Schon für das vergangene Jahr war Karlheinz Stockhausens Open-Air-Komposition »Sternklang« angesetzt. Doch weil Corona 2020 bekanntlich nahezu jedem Festival in die Parade gefahren ist, wurde auch dieses Konzert abgesagt – wie überhaupt das komplette Kölner Acht-Brücken-Festival. Nun aber dürften die Sterne gut für Stockhausens 1971 geschriebenes Opus stehen.
Sollte sich am 4. Juni der rheinische Wettergott gnädig zeigen, steht dieser auch als »Parkmusik« bezeichneten Himmelsmusik nichts im Wege. Im weiten Rund des örtlichen Bundesliga-Stadions verteilen sich dann fünf Ensembles und singen – inspiriert von den glasklar funkelnden Sternzeichen am Firmament – geheimnisvolle Melodien. Diese musikalische Meditation, bei der sich jeder einzelne Musiker und Hörer »ins kosmische Ganze« versenken sollte, wurde wegen ihres Produktionsaufwandes weltweit bislang kaum gespielt. Dementsprechend darf bereits jetzt die von Stephan Meier geleitete Aufführung als einer der absoluten Höhepunkte der diesjährigen »Acht Brücken« gelten. Wobei man zum Glück noch einige andere Highlights aus der letztjährigen Ausgabe retten konnte. Dazu zählt etwa der Auftritt des Techno- und Ambient-Gurus Manuel Göttsching.

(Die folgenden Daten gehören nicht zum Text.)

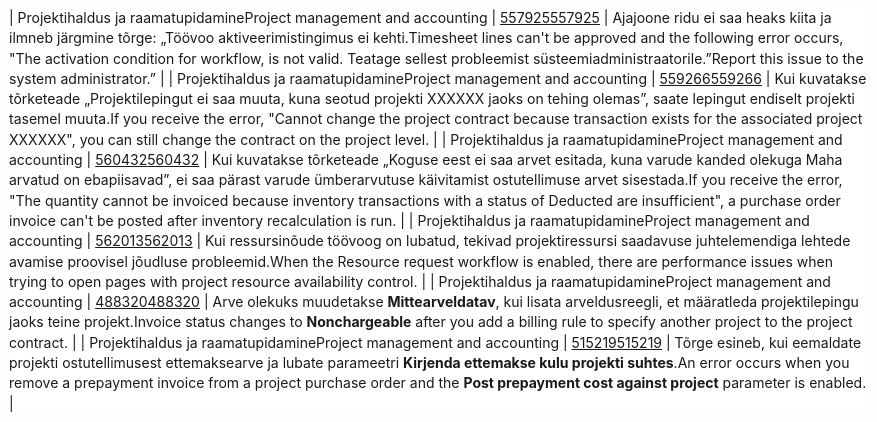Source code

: | <span data-ttu-id="c2ef2-142">Projektihaldus ja raamatupidamine</span><span class="sxs-lookup"><span data-stu-id="c2ef2-142">Project management and accounting</span></span> | [<span data-ttu-id="c2ef2-143">557925</span><span class="sxs-lookup"><span data-stu-id="c2ef2-143">557925</span></span>](https://fix.lcs.dynamics.com/Issue/Details/?bugId=557925) | <span data-ttu-id="c2ef2-144">Ajajoone ridu ei saa heaks kiita ja ilmneb järgmine tõrge: „Töövoo aktiveerimistingimus ei kehti.</span><span class="sxs-lookup"><span data-stu-id="c2ef2-144">Timesheet lines can't be approved and the following error occurs, "The activation condition for workflow, is not valid.</span></span> <span data-ttu-id="c2ef2-145">Teatage sellest probleemist süsteemiadministraatorile.”</span><span class="sxs-lookup"><span data-stu-id="c2ef2-145">Report this issue to the system administrator.”</span></span>                                                                          |
| <span data-ttu-id="c2ef2-146">Projektihaldus ja raamatupidamine</span><span class="sxs-lookup"><span data-stu-id="c2ef2-146">Project management and accounting</span></span> | [<span data-ttu-id="c2ef2-147">559266</span><span class="sxs-lookup"><span data-stu-id="c2ef2-147">559266</span></span>](https://fix.lcs.dynamics.com/Issue/Details/?bugId=559266) | <span data-ttu-id="c2ef2-148">Kui kuvatakse tõrketeade „Projektilepingut ei saa muuta, kuna seotud projekti XXXXXX jaoks on tehing olemas”, saate lepingut endiselt projekti tasemel muuta.</span><span class="sxs-lookup"><span data-stu-id="c2ef2-148">If you receive the error, "Cannot change the project contract because transaction exists for the associated project XXXXXX", you can still change the contract on the project level.</span></span>                                                                           |
| <span data-ttu-id="c2ef2-149">Projektihaldus ja raamatupidamine</span><span class="sxs-lookup"><span data-stu-id="c2ef2-149">Project management and accounting</span></span> | [<span data-ttu-id="c2ef2-150">560432</span><span class="sxs-lookup"><span data-stu-id="c2ef2-150">560432</span></span>](https://fix.lcs.dynamics.com/Issue/Details/?bugId=560432) | <span data-ttu-id="c2ef2-151">Kui kuvatakse tõrketeade „Koguse eest ei saa arvet esitada, kuna varude kanded olekuga Maha arvatud on ebapiisavad”, ei saa pärast varude ümberarvutuse käivitamist ostutellimuse arvet sisestada.</span><span class="sxs-lookup"><span data-stu-id="c2ef2-151">If you receive the error, "The quantity cannot be invoiced because inventory transactions with a status of Deducted are insufficient", a purchase order invoice can't be posted after inventory recalculation is run.</span></span>                             |
| <span data-ttu-id="c2ef2-152">Projektihaldus ja raamatupidamine</span><span class="sxs-lookup"><span data-stu-id="c2ef2-152">Project management and accounting</span></span> | [<span data-ttu-id="c2ef2-153">562013</span><span class="sxs-lookup"><span data-stu-id="c2ef2-153">562013</span></span>](https://fix.lcs.dynamics.com/Issue/Details/?bugId=562013) | <span data-ttu-id="c2ef2-154">Kui ressursinõude töövoog on lubatud, tekivad projektiressursi saadavuse juhtelemendiga lehtede avamise proovisel jõudluse probleemid.</span><span class="sxs-lookup"><span data-stu-id="c2ef2-154">When the Resource request workflow is enabled, there are performance issues when trying to open pages with project resource availability control.</span></span>                                                                                                               |
| <span data-ttu-id="c2ef2-155">Projektihaldus ja raamatupidamine</span><span class="sxs-lookup"><span data-stu-id="c2ef2-155">Project management and accounting</span></span> | [<span data-ttu-id="c2ef2-156">488320</span><span class="sxs-lookup"><span data-stu-id="c2ef2-156">488320</span></span>](https://fix.lcs.dynamics.com/Issue/Details/?bugId=488320) | <span data-ttu-id="c2ef2-157">Arve olekuks muudetakse **Mittearveldatav**, kui lisata arveldusreegli, et määratleda projektilepingu jaoks teine projekt.</span><span class="sxs-lookup"><span data-stu-id="c2ef2-157">Invoice status changes to **Nonchargeable** after you add a billing rule to specify another project to the project contract.</span></span>                                                                                                                                |
| <span data-ttu-id="c2ef2-158">Projektihaldus ja raamatupidamine</span><span class="sxs-lookup"><span data-stu-id="c2ef2-158">Project management and accounting</span></span> | [<span data-ttu-id="c2ef2-159">515219</span><span class="sxs-lookup"><span data-stu-id="c2ef2-159">515219</span></span>](https://fix.lcs.dynamics.com/Issue/Details/?bugId=515219) | <span data-ttu-id="c2ef2-160">Tõrge esineb, kui eemaldate projekti ostutellimusest ettemaksearve ja lubate parameetri **Kirjenda ettemakse kulu projekti suhtes**.</span><span class="sxs-lookup"><span data-stu-id="c2ef2-160">An error occurs when you remove a prepayment invoice from a project purchase order and the **Post prepayment cost against project** parameter is enabled.</span></span>                                                                                                        |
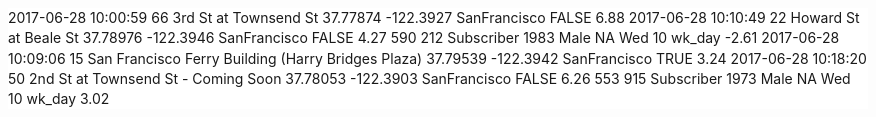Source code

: 2017-06-28 10:00:59                  66  3rd St at Townsend St                                               37.77874                 -122.3927  SanFrancisco         FALSE                                          6.88  2017-06-28 10:10:49                22  Howard St at Beale St                                                          37.78976               -122.3946  SanFrancisco       FALSE                                      4.27            590  212       Subscriber                 1983  Male            NA                        Wed          10  wk_day              -2.61
2017-06-28 10:09:06                  15  San Francisco Ferry Building (Harry Bridges Plaza)                  37.79539                 -122.3942  SanFrancisco         TRUE                                           3.24  2017-06-28 10:18:20                50  2nd St at Townsend St - Coming Soon                                            37.78053               -122.3903  SanFrancisco       FALSE                                      6.26            553  915       Subscriber                 1973  Male            NA                        Wed          10  wk_day               3.02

Ansonsten aber wurde das für 2020 angesetzte Schwerpunktthema »Kosmos« nochmal völlig neu überdacht. Einen zweiten Fokus setzt man auf die Welt der Comics in der zeitgenössischen Musik. Dabei lernt so manche surreale Bildergeschichte per Animationsstreifen laufen. Wie etwa bei der Uraufführung des Ensemblestücks »Strand« des Engländers Richard Ayres, zu dem der Comiczeichner Paul Barritt einen Film beisteuert. Die irische Komponistin und Performancekünstlerin Jennifer Walshe übernimmt gleich mal die Regie bei den live-projizierten Comic-Zeichnungen aus ihrem Stück »meanwhile, back at the ranch«. Was für merkwürdige Bilder allein im Kopf entstehen können, wenn man laut des Komponisten Fausto Romitelli »instrumentale Harmonien wie durch einen Meskalinschleier« hört, will das Ensemble Modern mit eben dessen »Professor Bad Trip« zeigen.
Mit rund 50 solcher auf- und anregenden Konzerte bespielt das Festival nun also wieder nahezu ganz Köln – von der Philharmonie bis zur Lagerstätte für mobile Hochwasserschutzelemente. Erneut wurden reichlich Kompositionsaufträge vergeben. Wie an den gebürtiger Herner Gordon Kampe, der eine Comic-Oper über den auch als Barrikaden-Tauber gefeierten Revolutionsbarden Ernst Busch geschrieben hat. Elektronische und konventionelle Klänge vermischen sich mit live gefilmten Bildern in einem neuen Werk des Portugiesen Luis Antunes Pena. Vom Altmeister Peter Eötvös werden drei vertonte »Heine-Aphorismen« aus der Taufe gehoben.
Zu Eötvös’ musikalischen Helden gehörte übrigens nicht nur seine einstiger Mentor Stockhausen. Bis heute ist er Fan von Frank Zappa. Dem amerikanischen Rock-Freak widmet das Ensemble Studio Dan gleich zwei Konzerte – mit seinen etwas anderen, herrlich subversiven Klassikern wie »King Kong« und dem »Eric Dolphy Memorial Barbecue«. Guten Appetit!